In time, the salt monopoly took over the minting of money, state mines, the taxation of tea and other goods, and the imposition of transit taxes. In 810, an edict recognized the financial division of the empire between the two authorities when it made agents of the salt and iron commission responsible for the double tax revenue in the Yangzi Valley.The salt and iron commission not only controlled the fiscal administration of the south, but also threatened to take control of civil administration. From the 780s on, the commissioners, already the most powerful financial officers in the empire, began to receive concurrent territorial jurisdiction over the rich and productive provinces of the Yangzi delta. This combination of immense financial resources with territorial control of the region that accounted for most of the state's revenue was perhaps a graver threat to the dynasty than that posed by the military governors of the north, who remained loyal in all but the payment of taxes.[1089]
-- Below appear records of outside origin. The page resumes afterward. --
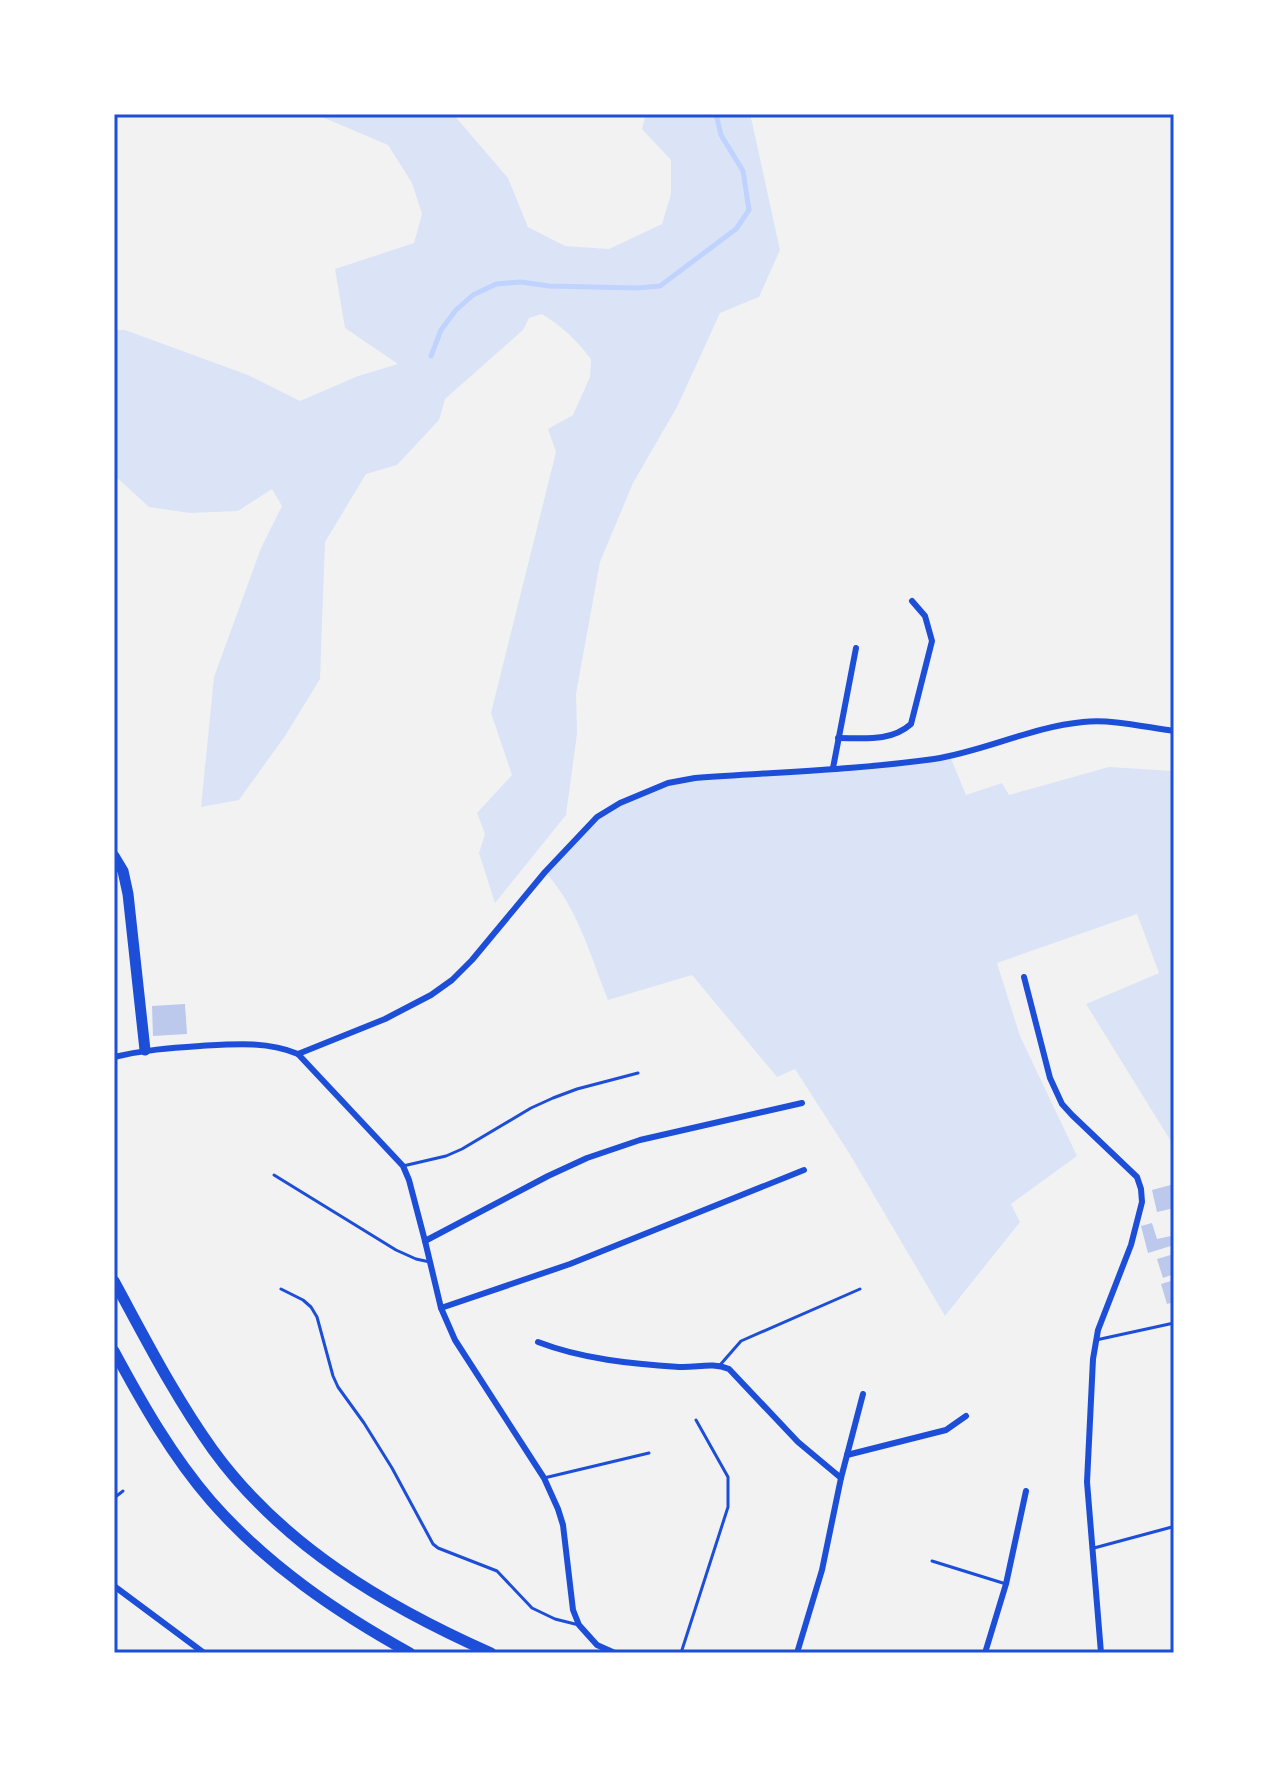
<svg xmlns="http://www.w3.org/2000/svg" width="1288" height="1767" font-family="'Alegreya Sans',sans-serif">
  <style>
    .green { fill: #dbe4f7 }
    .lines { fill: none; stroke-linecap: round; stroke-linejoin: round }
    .stream { stroke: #bfd3fe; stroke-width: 5 }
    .building { fill: #bdc9ec }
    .service { stroke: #1d4ed8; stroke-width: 3 }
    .minor { stroke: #1d4ed8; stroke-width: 6 }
    .trunk { stroke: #1d4ed8; stroke-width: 11 }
    .neatline { fill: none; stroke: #1d4ed8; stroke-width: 3 }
  </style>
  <rect width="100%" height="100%" fill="#f2f2f2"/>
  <g class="green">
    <path d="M315 114H453L508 178 528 227 565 246 609 249 662 224 671 194V160L642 129 646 114H750L752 122 780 250 759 297 720 313 677 407 633 483 600 562 576 694 577 734 566 815 495 903 479 853 485 834 477 813 512 775 491 713 556 452 548 429 573 415 590 377 591 359C577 341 562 326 542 314L529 318 523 330 445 399 439 420 397 465 366 474 325 542 320 679 285 736 239 800 201 807 214 677 261 548 282 506 272 489 238 511 190 513 149 507 114 475V330H125L248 375 300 401 358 376 398 364 345 328 335 269 414 243 422 214 412 183 388 145Z"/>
    <path d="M950 756 966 795 1002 783 1009 795 1109 767 1174 771V1143H1172L1086 1004 1159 973 1137 914 997 963 1020 1036 1077 1156 1011 1204 1020 1222 945 1316 849 1153 795 1069 777 1077 692 975 608 1000C591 957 577 906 545 872L597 817 668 783 897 763Z"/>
  </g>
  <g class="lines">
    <polyline class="stream" points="431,356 441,330 456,310 473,295 496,284 521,282 549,286 637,288 660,286 736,229 749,210 743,171 721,135 716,114"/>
  </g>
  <g class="building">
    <polygon points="185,1004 187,1034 153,1036 152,1006"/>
    <polygon points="1174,1184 1174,1208 1157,1212 1152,1190"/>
    <polygon points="1152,1223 1157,1239 1171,1236 1174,1245 1148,1253 1141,1226"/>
    <polygon points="1174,1254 1174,1274 1163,1278 1157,1259"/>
    <polygon points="1174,1280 1174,1302 1167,1304 1161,1284"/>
  </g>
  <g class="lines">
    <g class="service">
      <polyline points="403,1166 446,1156 462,1149 531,1108 553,1098 577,1089 638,1073"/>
      <polyline points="274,1175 396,1250 416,1259 430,1262"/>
      <polyline points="281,1289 303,1300 311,1307 317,1317 333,1376 338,1387 364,1423 392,1468 433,1544 438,1548 497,1571 532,1608 555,1619 579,1625"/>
      <polyline points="1096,1340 1174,1323"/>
      <polyline points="720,1365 741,1341 860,1289"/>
      <polyline points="544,1478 649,1453"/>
      <polyline points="114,1498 123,1491"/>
      <polyline points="1094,1548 1172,1527"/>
      <polyline points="932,1561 1006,1584"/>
      <polyline points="681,1653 728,1507 728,1477 696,1420"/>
    </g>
    <g class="minor">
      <path d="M838 738C864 738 891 742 911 724L932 641 925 616 912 601"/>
      <polyline points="833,768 856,648"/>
      <polyline points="1024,977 1050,1078 1062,1104 1072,1115 1137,1177 1141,1189 1142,1202 1131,1245 1098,1330 1093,1359 1087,1482 1101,1653"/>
      <path d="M298 1054 385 1019 431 995 452 980 472 960 545 872 597 817 620 803 668 783 695 778C774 772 855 770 934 759 985 751 1031 727 1083 722 1113 719 1144 727 1174 731"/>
      <path d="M114 1057C144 1050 169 1048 200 1046 234 1044 267 1041 298 1054L403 1166 409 1180 425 1241 441 1308 455 1340 544 1478 558 1509 563 1525 573 1610 579 1625 597 1645 615 1653"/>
      <polyline points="425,1241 548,1176 587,1158 640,1140 802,1103"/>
      <polyline points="441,1308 570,1264 804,1170"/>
      <path d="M538 1342C582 1359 632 1364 679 1367 697 1368 712 1362 729 1369L798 1442 841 1478"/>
      <polyline points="847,1455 946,1430 966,1416"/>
      <polyline points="114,1586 204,1653"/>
      <polyline points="797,1653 822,1570 841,1478 863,1394"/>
      <polyline points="985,1653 1006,1584 1026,1491"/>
    </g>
    <g class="trunk">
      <polyline points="114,856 123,871 128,894 145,1050"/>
      <path d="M114 1281C145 1338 175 1397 213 1450 282 1545 385 1606 491 1653"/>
      <path d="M114 1351C142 1403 172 1456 211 1501 267 1565 336 1612 410 1653"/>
    </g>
  </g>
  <rect width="1288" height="1767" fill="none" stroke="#ffffff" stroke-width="232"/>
  <rect x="116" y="116" width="1056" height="1535" class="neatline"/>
</svg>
The new financial administrations also had a significant impact on several aspects of political power. First, just as the new armies encouraged military professionalization, so the new financial services led to increased professionalization in finance. All the leaders of the salt and iron commission and the public revenue department rose through financial experience, and it became the pattern to select such administrators from the proteges of earlier commissioners. Thus expertise in financial administration, rather than conventional administration or the literary matters tested on the examinations, became an avenue by which “new men” rose to power. In time these patterns of patronage and professional training were reinforced by intermarriage to create the “fiscal aristocracy” that dominated Song government in the eleventh century.[1090]